A project aimed at improving access to healthcare for Congolese refugees in Iowa will be able to move ahead thanks to generous public support via the University of Iowa’s new GOLDrush crowdfunding platform.
[Photo: Dr. Will Story]
A team of researchers, headed by Dr. Will Story, assistant professor of community and behavior health at the UI College of Public Health, looks to assess the healthcare needs of Congolese refugees in Iowa with the goal of reducing obstacles to care such as transportation, language, cultural differences, and confusion with a complex health system.
It was one of three projects selected by the university to pilot the crowdfunding effort and had a goal to raise $10,000 in a month-long campaign.
“I was personally humbled by the generosity of people from the local community and across the country who felt that our project is important,” Dr. Story said. Donors to the project included colleagues, local physicians and concerned citizens and totaled $10,313.
He added, “In addition to reaching our fundraising goal, the campaign exceeded my expectations by helping me to establish connections with likeminded individuals across campus. People now know that I’m working with refugees in Iowa City, which has opened doors to new partnerships with people who have years of experience working with refugees as well as additional funding opportunities.”
Dr. Andrea Achenbach, Clinical Assistant Professor in the UI College of Nursing, practices three days a week in Linn County, Iowa, providing initial refugee health assessments. She first learned of Dr. Story’s proposed work in Johnson County through the crowdfunding campaign and contacted him to explore ways they could collaborate. A few weeks after the campaign launched, Dr. Story said he attended a refugee assistance meeting at a local church and was shocked to discover many of the people there knew about his project and had even donated money.
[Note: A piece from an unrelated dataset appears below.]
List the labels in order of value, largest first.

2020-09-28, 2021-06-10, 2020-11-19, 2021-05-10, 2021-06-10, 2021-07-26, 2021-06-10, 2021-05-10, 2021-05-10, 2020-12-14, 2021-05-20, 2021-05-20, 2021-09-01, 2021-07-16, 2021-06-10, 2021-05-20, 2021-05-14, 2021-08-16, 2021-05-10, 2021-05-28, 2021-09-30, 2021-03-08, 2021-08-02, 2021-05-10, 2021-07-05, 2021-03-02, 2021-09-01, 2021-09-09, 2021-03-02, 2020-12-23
“I hadn’t met the majority of them. There were about 100 people there: refugees, community leaders, politicians, public health officials from the state and county level. Those kinds of connections are invaluable to get a community-based project like this going,” Dr. Story said. “The advantage of crowdfunding is people hear about the project. A grant is more insular. You either get the money or you don’t, and only after that do you start making connections. This gets the ball rolling early.”
GOLDrush is a partnership involving the UI Foundation and the UI Office of the Vice President for Research and Economic Development. Traditionally, faculty rely on grants from governmental agencies or private organizations to fund research and other projects. Crowdfunding allows them to quickly raise smaller amounts than are generally garnered through successful grant proposals while also raising awareness and community buy-in.